Thursday, February 1, 2007

What a Debacle

This year's senior student council is a group of buffoons. What could honestly possess them to nominate SEVEN country music songs out of eleven total for the senior song? There isn't any diversity in that. It just so happens that the student council is one tiny sliver of the school, and they get all the say. Only they have the power to elect Tim McGraw, Rascal Flatts(twice), Natasha Beddingfield, Kenny Chesney, and 2 others. The entire presentation today was quite disheartening in the sense that I'm going to have to try to enjoy myself while the last moment of high school is spent with Kenny Chesney.

If you ignore the fact that the music will be lame, prom will likely be fun. I've heard from people to "not believe the hype," and I'm not. Dances are just dances, that phobia has long since passed. As long as i'm with the people that I love I don't think anything else will matter.
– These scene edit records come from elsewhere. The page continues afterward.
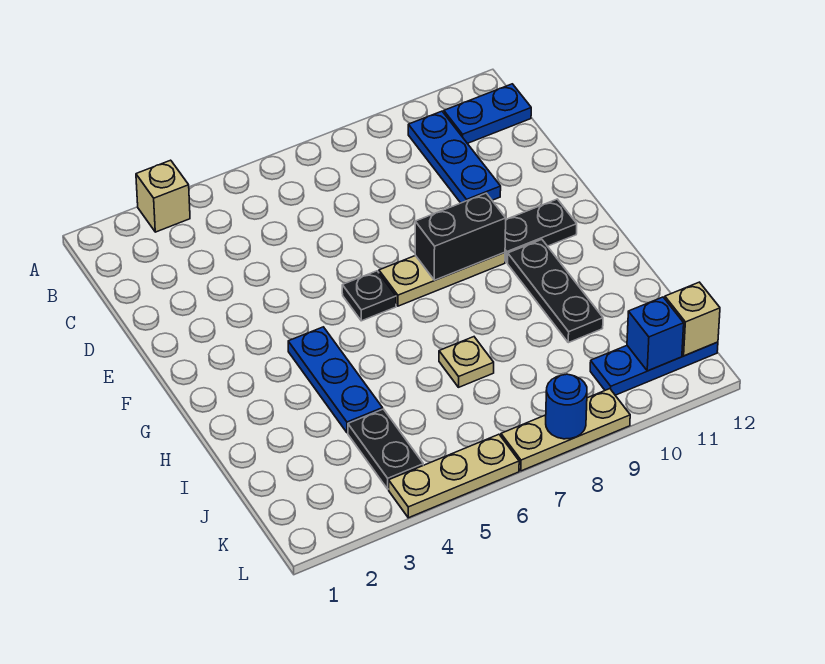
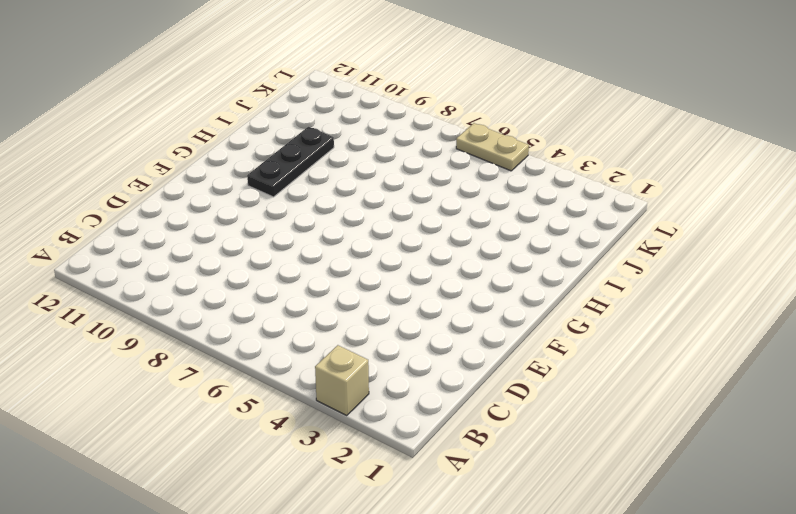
tan 1x2 plate [456,123,529,171] -> tan 1x3 plate [389,434,519,518]
none -> blue 1x3 plate [408,111,501,203]
none -> blue 1x2 plate [444,84,531,143]
none -> black 1x1 plate [342,271,396,321]

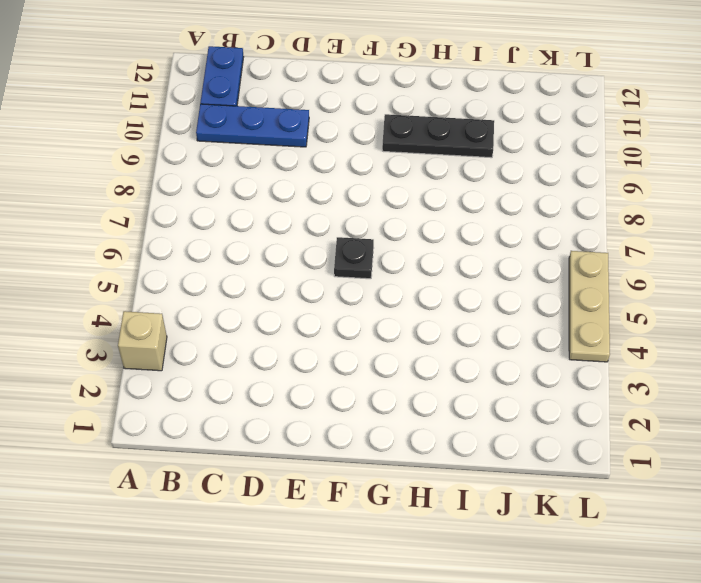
none -> tan 1x3 plate [379,252,505,306]
none -> black 1x2 plate [505,199,577,262]
none -> blue 1x3 plate [288,327,383,433]

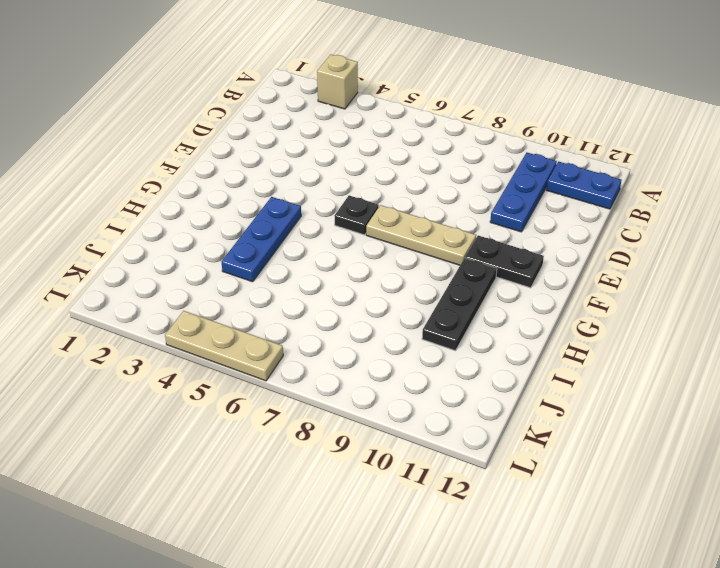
none -> tan 1x1 plate [439,337,494,387]
none -> black 1x2 plate [348,409,423,489]
none -> blue 1x3 plate [590,342,718,395]

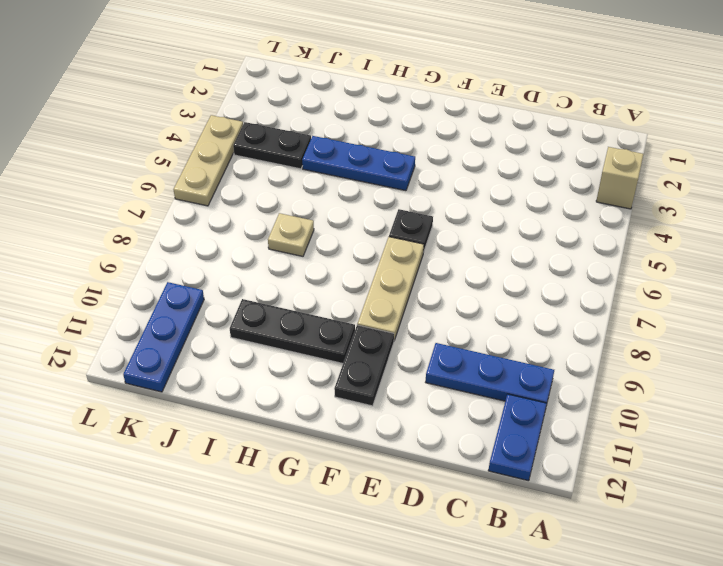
none -> tan 1x3 plate [501,389,630,471]
none -> black 1x2 brick [415,193,506,280]
none -> blue 1x1 brick [627,297,684,371]

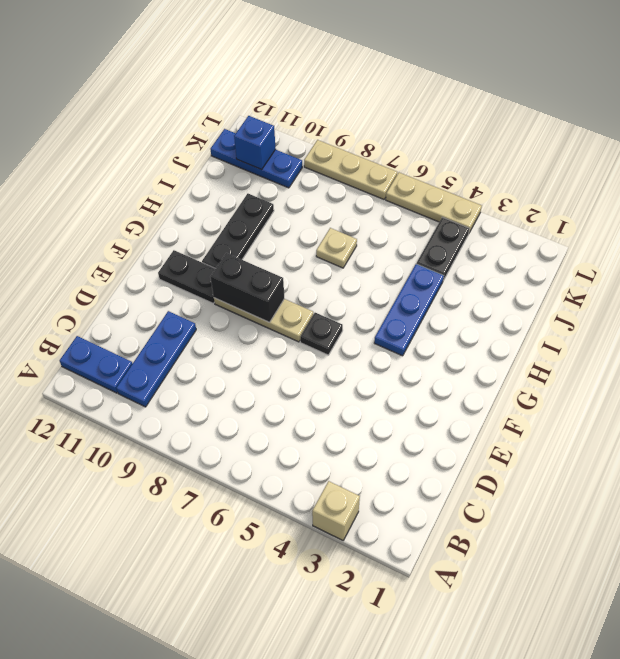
none -> tan 1x1 brick [665,282,720,356]
none -> blue 1x1 round brick [546,374,587,439]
Dances always used to make me so nervous. I can remember back to freshman year homecoming, where the group of guys I went with just kinda stood around in the back and were too afraid to let ourselves go. Deep down I wanted to break free and embrace the fun all around me, but I needed time.

I now realize that time is the most valuable resource, bar nothing. It's running really short, and as of late i've been trying to catch up for those years that i've wasted. I look for happiness and beauty everywhere I turn, for I know that this environment is familiar. Next year I'm not going to have the luxury of familiarity, so I have to soak up every ounce of sunshine available. Although, in a way, next year won't be so different from now. The friends that I care about the most are almost all going to Allendale, so in a way our lives are being transplanted to a different location.

On that note, I can't decide which is better. Embracing normalcy and living life comfortably, or branching out and sacrificing everything in order to grow more as a person. Even if I had the right answer, the advantages of the other path not chosen are enticing. How do you tell when one phase in your life is ending? When is it right to move on? At what point do you stop going with the flow and start living for yourself? These questions are all goals for myself, and I want them answered as soon as possible.

1 comment:

Ali K said...

You are a really gifted writer Tom. I absolutely agree with your first paragraph. I can't even believe that the student counsil chose those songs. I know that it's difficult to represent 300ish kids, but there wasn't any diversity in the songs. They were just thinking of themselves. Now I'm not talking about all members of student council, cos I know not all of them would be that selfish. It seems like they picked country, and then a few other terrible songs so that we would be forced to pick the less horrible songs.

I always liked school dances. I love just letting go, and going wild!